- **PROMPT**
Both the line with "fects are recorded" and the line with "Don’t miss a thing" in the records below must appear in the output, along with every line between them, exactly and with nothing added.

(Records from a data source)
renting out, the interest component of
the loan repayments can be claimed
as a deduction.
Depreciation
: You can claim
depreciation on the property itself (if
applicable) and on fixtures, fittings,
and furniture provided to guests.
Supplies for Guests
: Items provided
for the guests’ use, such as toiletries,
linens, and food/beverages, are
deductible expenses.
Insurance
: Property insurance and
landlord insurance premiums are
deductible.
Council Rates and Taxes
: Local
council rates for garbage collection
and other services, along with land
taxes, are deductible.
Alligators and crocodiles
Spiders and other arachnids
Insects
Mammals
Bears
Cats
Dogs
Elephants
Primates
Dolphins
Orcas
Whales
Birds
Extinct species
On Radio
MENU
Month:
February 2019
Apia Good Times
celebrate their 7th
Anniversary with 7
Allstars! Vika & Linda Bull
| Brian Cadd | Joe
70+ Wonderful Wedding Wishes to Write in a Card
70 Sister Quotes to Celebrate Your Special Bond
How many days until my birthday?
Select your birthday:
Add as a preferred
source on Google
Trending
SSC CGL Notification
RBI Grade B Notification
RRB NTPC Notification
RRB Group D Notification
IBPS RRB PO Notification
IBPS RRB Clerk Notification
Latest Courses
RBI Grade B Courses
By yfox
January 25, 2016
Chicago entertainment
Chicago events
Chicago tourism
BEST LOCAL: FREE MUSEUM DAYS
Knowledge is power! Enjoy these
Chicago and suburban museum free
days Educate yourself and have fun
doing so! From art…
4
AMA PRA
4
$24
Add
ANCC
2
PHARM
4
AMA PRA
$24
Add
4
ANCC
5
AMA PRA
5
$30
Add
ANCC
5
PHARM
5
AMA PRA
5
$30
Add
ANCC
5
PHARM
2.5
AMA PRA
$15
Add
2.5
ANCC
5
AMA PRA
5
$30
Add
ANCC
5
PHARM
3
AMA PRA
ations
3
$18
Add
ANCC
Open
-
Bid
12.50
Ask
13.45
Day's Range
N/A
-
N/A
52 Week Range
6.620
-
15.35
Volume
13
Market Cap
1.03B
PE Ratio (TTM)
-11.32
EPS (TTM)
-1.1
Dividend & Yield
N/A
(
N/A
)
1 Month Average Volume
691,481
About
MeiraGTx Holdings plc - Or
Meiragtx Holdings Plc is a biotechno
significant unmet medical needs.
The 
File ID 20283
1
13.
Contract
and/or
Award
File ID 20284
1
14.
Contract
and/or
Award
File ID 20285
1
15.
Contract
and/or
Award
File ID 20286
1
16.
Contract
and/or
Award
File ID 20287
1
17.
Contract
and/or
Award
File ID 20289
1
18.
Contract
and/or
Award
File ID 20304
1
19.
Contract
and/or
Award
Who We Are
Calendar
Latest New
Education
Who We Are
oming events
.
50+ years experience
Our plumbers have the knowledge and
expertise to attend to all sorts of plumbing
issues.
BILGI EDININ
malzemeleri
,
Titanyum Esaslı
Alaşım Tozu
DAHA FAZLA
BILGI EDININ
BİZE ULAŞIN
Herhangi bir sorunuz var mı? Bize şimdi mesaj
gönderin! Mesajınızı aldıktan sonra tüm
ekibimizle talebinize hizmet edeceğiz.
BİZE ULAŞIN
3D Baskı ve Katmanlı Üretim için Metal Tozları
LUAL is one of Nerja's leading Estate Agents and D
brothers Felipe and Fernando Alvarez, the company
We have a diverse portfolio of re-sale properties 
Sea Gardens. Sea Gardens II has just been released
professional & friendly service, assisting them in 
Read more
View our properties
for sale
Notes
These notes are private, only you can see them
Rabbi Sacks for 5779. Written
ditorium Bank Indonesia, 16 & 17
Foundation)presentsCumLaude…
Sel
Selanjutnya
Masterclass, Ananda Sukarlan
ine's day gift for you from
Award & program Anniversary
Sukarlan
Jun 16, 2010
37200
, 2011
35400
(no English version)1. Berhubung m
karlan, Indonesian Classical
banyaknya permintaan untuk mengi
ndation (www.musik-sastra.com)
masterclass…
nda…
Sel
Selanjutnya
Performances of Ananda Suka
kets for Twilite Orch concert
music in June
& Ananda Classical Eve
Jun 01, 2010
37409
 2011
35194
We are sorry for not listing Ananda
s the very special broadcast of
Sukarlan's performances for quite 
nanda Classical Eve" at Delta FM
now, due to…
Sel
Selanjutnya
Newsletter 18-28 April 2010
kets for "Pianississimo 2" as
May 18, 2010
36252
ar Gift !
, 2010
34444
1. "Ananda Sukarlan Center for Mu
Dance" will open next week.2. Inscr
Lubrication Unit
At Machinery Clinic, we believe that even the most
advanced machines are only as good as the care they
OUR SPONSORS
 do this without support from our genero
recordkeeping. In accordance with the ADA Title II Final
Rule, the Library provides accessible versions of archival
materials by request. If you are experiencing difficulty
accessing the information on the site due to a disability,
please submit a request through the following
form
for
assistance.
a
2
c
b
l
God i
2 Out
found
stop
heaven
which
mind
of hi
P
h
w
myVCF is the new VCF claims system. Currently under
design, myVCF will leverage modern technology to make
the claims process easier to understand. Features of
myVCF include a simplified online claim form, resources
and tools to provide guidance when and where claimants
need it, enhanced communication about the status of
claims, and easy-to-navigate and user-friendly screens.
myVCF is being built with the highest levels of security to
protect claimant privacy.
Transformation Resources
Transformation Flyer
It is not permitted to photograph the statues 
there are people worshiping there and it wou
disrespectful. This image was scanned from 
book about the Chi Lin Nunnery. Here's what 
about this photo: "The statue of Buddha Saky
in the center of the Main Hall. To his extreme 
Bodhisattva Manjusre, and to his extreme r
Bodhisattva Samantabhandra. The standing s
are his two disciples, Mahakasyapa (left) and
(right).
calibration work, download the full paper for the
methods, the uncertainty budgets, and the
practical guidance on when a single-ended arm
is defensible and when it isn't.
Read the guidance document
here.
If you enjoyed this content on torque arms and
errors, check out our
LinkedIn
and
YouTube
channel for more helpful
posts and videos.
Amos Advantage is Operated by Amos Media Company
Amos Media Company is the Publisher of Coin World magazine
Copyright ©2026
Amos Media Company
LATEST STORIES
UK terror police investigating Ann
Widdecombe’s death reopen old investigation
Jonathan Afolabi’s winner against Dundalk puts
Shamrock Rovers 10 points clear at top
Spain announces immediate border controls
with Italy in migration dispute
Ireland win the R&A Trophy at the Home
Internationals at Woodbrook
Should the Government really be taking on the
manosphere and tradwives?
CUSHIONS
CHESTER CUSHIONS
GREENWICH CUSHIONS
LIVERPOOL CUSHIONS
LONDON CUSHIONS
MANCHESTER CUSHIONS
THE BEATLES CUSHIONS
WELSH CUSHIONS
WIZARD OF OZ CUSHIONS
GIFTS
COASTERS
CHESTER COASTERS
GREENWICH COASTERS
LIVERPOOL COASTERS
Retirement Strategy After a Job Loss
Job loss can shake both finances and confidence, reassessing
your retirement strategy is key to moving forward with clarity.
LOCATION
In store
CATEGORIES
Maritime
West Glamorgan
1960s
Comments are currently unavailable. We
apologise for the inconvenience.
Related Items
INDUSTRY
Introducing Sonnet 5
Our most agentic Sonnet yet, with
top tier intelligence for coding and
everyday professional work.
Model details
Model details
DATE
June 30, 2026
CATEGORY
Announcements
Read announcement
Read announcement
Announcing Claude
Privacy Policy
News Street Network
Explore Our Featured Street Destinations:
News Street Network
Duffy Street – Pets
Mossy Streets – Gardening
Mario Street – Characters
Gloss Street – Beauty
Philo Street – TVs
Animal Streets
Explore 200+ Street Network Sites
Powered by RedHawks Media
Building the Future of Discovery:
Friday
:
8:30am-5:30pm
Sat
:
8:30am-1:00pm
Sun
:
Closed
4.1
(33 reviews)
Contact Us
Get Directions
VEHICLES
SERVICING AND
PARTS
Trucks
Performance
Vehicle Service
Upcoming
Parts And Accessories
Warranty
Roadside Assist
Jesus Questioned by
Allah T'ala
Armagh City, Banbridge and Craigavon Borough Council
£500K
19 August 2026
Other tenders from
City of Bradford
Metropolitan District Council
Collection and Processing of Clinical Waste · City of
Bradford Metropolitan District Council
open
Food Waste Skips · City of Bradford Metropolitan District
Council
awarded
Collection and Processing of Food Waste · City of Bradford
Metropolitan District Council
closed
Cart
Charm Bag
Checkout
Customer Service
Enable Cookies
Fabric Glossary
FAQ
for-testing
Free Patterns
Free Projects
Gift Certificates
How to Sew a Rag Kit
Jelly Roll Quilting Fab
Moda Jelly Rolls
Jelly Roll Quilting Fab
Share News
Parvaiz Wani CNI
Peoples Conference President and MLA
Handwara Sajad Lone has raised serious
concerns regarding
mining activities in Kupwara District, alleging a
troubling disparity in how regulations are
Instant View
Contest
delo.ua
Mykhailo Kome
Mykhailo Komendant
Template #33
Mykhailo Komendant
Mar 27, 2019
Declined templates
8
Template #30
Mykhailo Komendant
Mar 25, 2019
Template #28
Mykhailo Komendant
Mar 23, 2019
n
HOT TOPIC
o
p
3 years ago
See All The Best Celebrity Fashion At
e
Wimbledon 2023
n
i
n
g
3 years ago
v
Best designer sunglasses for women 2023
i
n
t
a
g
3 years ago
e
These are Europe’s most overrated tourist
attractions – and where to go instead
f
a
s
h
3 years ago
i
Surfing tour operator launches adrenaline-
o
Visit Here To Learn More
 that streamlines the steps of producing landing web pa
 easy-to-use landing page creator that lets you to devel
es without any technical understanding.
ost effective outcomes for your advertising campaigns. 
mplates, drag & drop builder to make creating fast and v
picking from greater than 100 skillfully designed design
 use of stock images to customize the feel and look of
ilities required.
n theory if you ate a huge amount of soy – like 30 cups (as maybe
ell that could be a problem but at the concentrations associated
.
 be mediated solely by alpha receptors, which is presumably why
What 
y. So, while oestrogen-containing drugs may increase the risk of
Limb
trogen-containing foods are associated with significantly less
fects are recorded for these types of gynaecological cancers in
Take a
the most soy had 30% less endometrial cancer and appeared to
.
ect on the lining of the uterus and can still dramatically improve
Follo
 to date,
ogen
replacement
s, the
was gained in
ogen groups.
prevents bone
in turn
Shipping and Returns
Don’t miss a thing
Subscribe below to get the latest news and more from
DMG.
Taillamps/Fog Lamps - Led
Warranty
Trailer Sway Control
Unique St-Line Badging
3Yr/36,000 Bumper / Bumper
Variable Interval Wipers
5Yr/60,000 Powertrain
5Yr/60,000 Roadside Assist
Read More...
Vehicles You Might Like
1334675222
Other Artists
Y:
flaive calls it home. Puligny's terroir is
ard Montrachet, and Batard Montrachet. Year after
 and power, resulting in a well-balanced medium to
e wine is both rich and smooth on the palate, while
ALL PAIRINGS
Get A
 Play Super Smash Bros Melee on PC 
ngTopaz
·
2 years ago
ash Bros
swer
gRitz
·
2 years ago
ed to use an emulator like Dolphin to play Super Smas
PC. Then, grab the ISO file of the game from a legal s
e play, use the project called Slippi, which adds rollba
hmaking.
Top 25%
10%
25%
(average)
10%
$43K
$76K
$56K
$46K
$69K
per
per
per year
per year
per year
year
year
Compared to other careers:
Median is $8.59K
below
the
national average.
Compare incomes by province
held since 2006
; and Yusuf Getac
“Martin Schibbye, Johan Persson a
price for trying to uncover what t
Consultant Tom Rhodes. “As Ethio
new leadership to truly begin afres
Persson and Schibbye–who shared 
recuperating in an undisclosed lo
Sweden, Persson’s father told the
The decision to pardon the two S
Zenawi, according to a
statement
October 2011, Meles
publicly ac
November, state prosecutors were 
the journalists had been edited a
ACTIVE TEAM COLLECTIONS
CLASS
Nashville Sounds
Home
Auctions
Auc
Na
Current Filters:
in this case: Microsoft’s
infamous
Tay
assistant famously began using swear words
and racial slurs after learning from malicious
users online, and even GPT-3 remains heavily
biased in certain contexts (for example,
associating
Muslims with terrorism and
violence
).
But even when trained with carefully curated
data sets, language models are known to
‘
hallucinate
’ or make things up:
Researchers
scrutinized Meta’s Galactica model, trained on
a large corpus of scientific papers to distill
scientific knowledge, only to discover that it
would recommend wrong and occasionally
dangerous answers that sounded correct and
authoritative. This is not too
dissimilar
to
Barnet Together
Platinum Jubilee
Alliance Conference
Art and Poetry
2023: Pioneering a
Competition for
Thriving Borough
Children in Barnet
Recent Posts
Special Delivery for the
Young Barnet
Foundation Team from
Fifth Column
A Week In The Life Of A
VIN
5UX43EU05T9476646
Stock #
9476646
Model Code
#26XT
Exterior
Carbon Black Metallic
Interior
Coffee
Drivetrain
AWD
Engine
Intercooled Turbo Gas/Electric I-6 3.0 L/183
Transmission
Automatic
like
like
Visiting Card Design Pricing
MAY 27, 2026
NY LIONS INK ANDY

- **WRITTEN ANSWER**
fects are recorded for these types of gynaecological cancers in
Take a
the most soy had 30% less endometrial cancer and appeared to
.
ect on the lining of the uterus and can still dramatically improve
Follo
 to date,
ogen
replacement
s, the
was gained in
ogen groups.
prevents bone
in turn
Shipping and Returns
Don’t miss a thing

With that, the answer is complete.